Le ministère a aussi entrepris un virage techno. À l’automne, le ministre de l’époque, Robert Poëti, a lancé deux projets-pilotes. Le premier vise à créer des « aires de textage » avec un réseau sans fil gratuit pour permettre aux utilisateurs de téléphones intelligents de faire une pause sécuritaire sur la route afin de répondre à des messages. Pour l’heure, sept aires de ce genre ont été créées ; trois autres devraient suivre.

Le second vise quant à lui à aménager des bornes de recharge pour les voitures électriques. Onze de ces bornes ont été installées dans les aires de services de Lavaltrie, Maskinongé, Saint-Augustin-de-Desmaures (A-40), Melbourne (A-55), Rivière-Beaudet et Rigaud (A-20). « On étudie avec Hydro-Québec la possibilité d’en ajouter d’autres au cours des prochaines années », précise le porte-parole du MTQ.

Interrogé là-dessus, le professeur Poullaouec-Gonidec salue l’initiative mais la juge insuffisante. « Pour moi, c’est un minimum.
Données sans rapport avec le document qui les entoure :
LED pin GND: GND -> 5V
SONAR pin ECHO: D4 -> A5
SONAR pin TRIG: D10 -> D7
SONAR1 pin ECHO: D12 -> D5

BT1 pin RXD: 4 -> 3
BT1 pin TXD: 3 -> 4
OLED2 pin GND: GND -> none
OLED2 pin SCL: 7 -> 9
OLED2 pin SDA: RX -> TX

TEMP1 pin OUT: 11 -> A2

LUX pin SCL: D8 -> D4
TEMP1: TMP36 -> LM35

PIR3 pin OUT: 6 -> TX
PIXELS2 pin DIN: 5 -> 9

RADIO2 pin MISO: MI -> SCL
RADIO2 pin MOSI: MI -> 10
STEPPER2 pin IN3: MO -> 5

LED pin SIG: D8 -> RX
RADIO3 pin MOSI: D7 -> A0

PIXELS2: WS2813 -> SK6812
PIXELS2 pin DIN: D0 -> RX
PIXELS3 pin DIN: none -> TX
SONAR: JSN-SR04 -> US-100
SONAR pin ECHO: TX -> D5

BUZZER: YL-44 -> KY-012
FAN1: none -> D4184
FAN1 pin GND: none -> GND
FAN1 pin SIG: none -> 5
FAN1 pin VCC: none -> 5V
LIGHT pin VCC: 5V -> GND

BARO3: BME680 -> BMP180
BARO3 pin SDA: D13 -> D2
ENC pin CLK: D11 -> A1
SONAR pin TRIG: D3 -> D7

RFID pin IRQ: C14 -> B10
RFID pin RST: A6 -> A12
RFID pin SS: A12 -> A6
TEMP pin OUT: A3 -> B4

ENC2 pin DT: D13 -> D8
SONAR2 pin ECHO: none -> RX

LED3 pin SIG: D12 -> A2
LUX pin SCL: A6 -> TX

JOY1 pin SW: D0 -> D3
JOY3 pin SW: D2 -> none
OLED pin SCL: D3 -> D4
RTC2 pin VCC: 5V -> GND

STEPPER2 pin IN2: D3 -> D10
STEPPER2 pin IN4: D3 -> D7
Mais il faut voir plus loin que ça. Il faut voir un projet de type culturel qui peut devenir un atout pour le tourisme. »

Le réseau routier québécois compte 134 lieux d’arrêts publics, dont 9 aires de service, 18 haltes routières permanentes, 30 haltes routières saisonnières, 33 belvédères, 40 villages-relais et 4 aires de repos pour camionneurs.